Data provided
------------------------------------------------------------------------

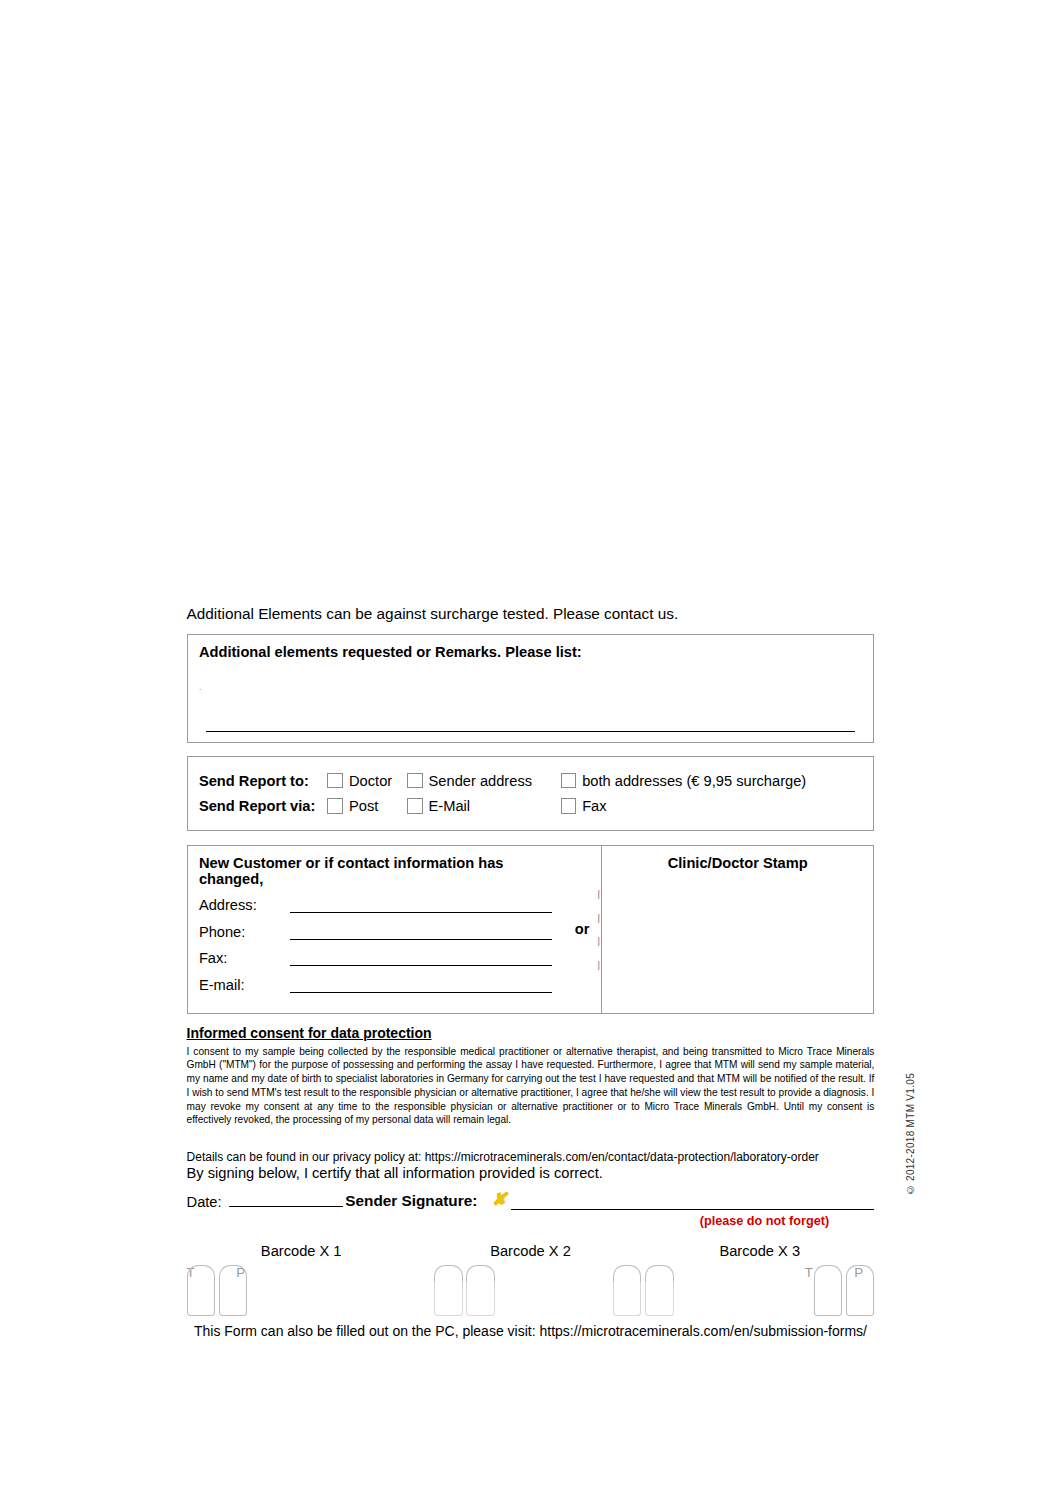Additional Elements can be against surcharge tested. Please contact us.
Additional elements requested or Remarks. Please list:
.
| Send Report to: | Doctor | Sender address | both addresses (€ 9,95 surcharge) |
| Send Report via: | Post | E-Mail | Fax |
New Customer or if contact information has changed,
Address:
Phone:
Fax:
E-mail:
or
Clinic/Doctor Stamp
|
|
|
|
Informed consent for data protection
I consent to my sample being collected by the responsible medical practitioner or alternative therapist, and being transmitted to Micro Trace Minerals GmbH ("MTM") for the purpose of possessing and performing the assay I have requested. Furthermore, I agree that MTM will send my sample material, my name and my date of birth to specialist laboratories in Germany for carrying out the test I have requested and that MTM will be notified of the result. If I wish to send MTM's test result to the responsible physician or alternative practitioner, I agree that he/she will view the test result to provide a diagnosis. I may revoke my consent at any time to the responsible physician or alternative practitioner or to Micro Trace Minerals GmbH. Until my consent is effectively revoked, the processing of my personal data will remain legal.
Details can be found in our privacy policy at: https://microtraceminerals.com/en/contact/data-protection/laboratory-order
By signing below, I certify that all information provided is correct.
Date:
Sender Signature:
✘
(please do not forget)
Barcode X 1
Barcode X 2
Barcode X 3
T P
T P
This Form can also be filled out on the PC, please visit: https://microtraceminerals.com/en/submission-forms/
© 2012-2018 MTM V1.05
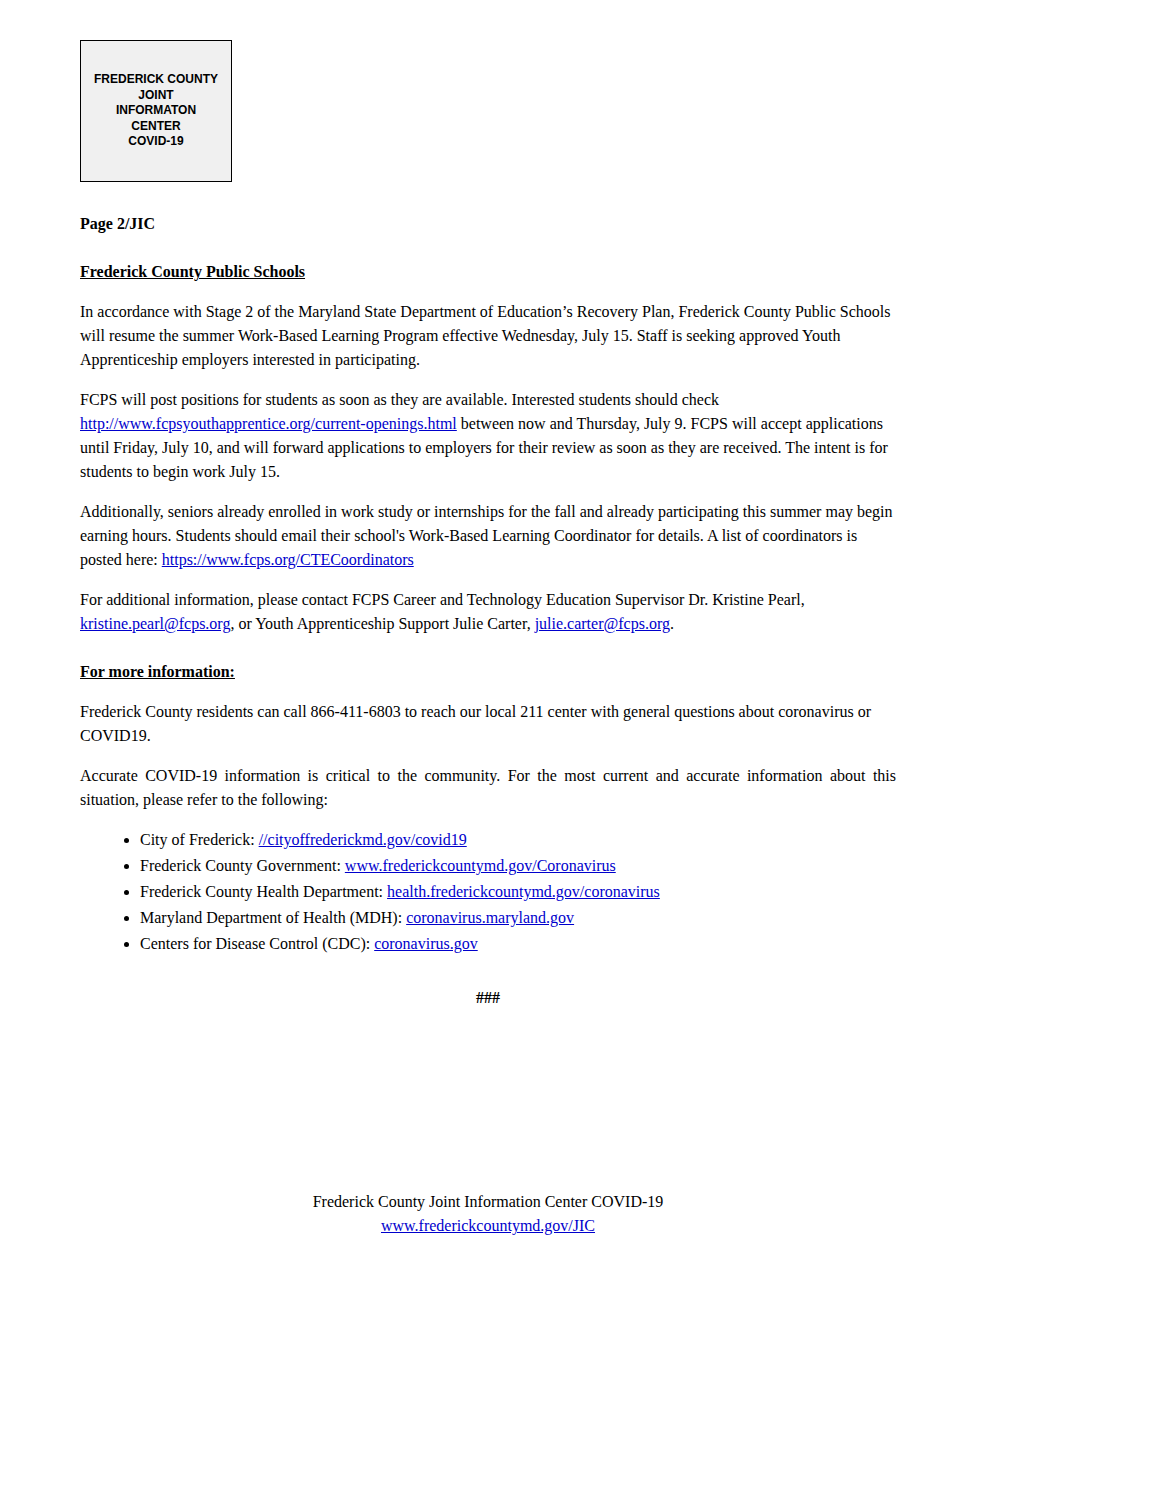FREDERICK COUNTY
JOINT
INFORMATON
CENTER
COVID-19
Page 2/JIC
Frederick County Public Schools
In accordance with Stage 2 of the Maryland State Department of Education’s Recovery Plan, Frederick County Public Schools will resume the summer Work-Based Learning Program effective Wednesday, July 15. Staff is seeking approved Youth Apprenticeship employers interested in participating.
FCPS will post positions for students as soon as they are available. Interested students should check http://www.fcpsyouthapprentice.org/current-openings.html between now and Thursday, July 9. FCPS will accept applications until Friday, July 10, and will forward applications to employers for their review as soon as they are received. The intent is for students to begin work July 15.
Additionally, seniors already enrolled in work study or internships for the fall and already participating this summer may begin earning hours. Students should email their school's Work-Based Learning Coordinator for details. A list of coordinators is posted here: https://www.fcps.org/CTECoordinators
For additional information, please contact FCPS Career and Technology Education Supervisor Dr. Kristine Pearl, kristine.pearl@fcps.org, or Youth Apprenticeship Support Julie Carter, julie.carter@fcps.org.
For more information:
Frederick County residents can call 866-411-6803 to reach our local 211 center with general questions about coronavirus or COVID19.
Accurate COVID-19 information is critical to the community. For the most current and accurate information about this situation, please refer to the following:
City of Frederick: //cityoffrederickmd.gov/covid19
Frederick County Government: www.frederickcountymd.gov/Coronavirus
Frederick County Health Department: health.frederickcountymd.gov/coronavirus
Maryland Department of Health (MDH): coronavirus.maryland.gov
Centers for Disease Control (CDC): coronavirus.gov
###
Frederick County Joint Information Center COVID-19
www.frederickcountymd.gov/JIC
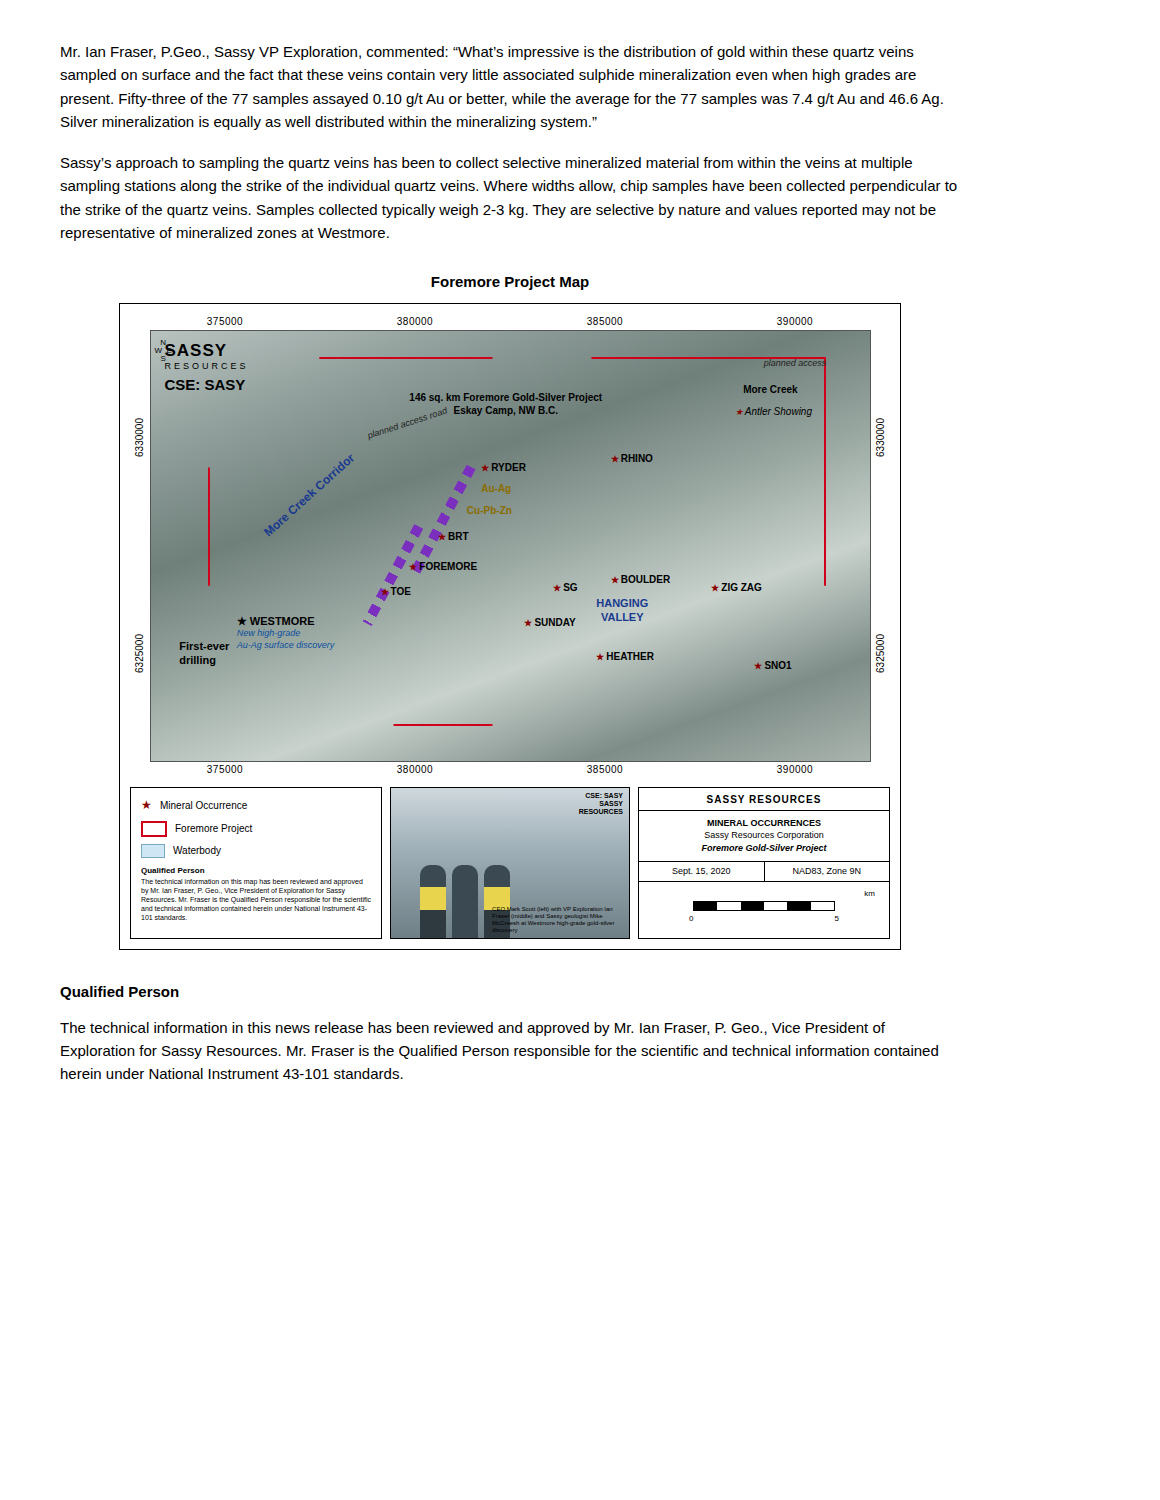Mr. Ian Fraser, P.Geo., Sassy VP Exploration, commented: “What’s impressive is the distribution of gold within these quartz veins sampled on surface and the fact that these veins contain very little associated sulphide mineralization even when high grades are present. Fifty-three of the 77 samples assayed 0.10 g/t Au or better, while the average for the 77 samples was 7.4 g/t Au and 46.6 Ag. Silver mineralization is equally as well distributed within the mineralizing system.”
Sassy’s approach to sampling the quartz veins has been to collect selective mineralized material from within the veins at multiple sampling stations along the strike of the individual quartz veins. Where widths allow, chip samples have been collected perpendicular to the strike of the quartz veins. Samples collected typically weigh 2-3 kg. They are selective by nature and values reported may not be representative of mineralized zones at Westmore.
Foremore Project Map
375000 380000 385000 390000
6330000 6325000
N
W E
S
SASSY
RESOURCES
CSE: SASY
146 sq. km Foremore Gold-Silver Project
Eskay Camp, NW B.C.
planned access
planned access road
More Creek
Antler Showing
More Creek Corridor
RYDER
Au-Ag
Cu-Pb-Zn
BRT
FOREMORE
TOE
RHINO
SG
BOULDER
ZIG ZAG
SUNDAY
HEATHER
SNO1
HANGING
VALLEY
★ WESTMORE
New high-grade
Au-Ag surface discovery
First-ever
drilling
6330000 6325000
375000 380000 385000 390000
★ Mineral Occurrence
Foremore Project
Waterbody
Qualified Person
The technical information on this map has been reviewed and approved by Mr. Ian Fraser, P. Geo., Vice President of Exploration for Sassy Resources. Mr. Fraser is the Qualified Person responsible for the scientific and technical information contained herein under National Instrument 43-101 standards.
CSE: SASY
SASSY
RESOURCES
CEO Mark Scott (left) with VP Exploration Ian Fraser (middle) and Sassy geologist Mike McCreesh at Westmore high-grade gold-silver discovery
SASSY RESOURCES
MINERAL OCCURRENCES
Sassy Resources Corporation
Foremore Gold-Silver Project
Sept. 15, 2020
NAD83, Zone 9N
km
0 5
Qualified Person
The technical information in this news release has been reviewed and approved by Mr. Ian Fraser, P. Geo., Vice President of Exploration for Sassy Resources. Mr. Fraser is the Qualified Person responsible for the scientific and technical information contained herein under National Instrument 43-101 standards.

------------------------------------------------------------------------

Task description
Print the data above exactly, from its first line to the line bearing "Informed consent for data protection" inclusive, and keep pictures out of the result.

Answer to the problem
Additional Elements can be against surcharge tested. Please contact us.
Additional elements requested or Remarks. Please list:
.
| Send Report to: | Doctor | Sender address | both addresses (€ 9,95 surcharge) |
| Send Report via: | Post | E-Mail | Fax |
New Customer or if contact information has changed,
Address:
Phone:
Fax:
E-mail:
or
Clinic/Doctor Stamp
|
|
|
|
Informed consent for data protection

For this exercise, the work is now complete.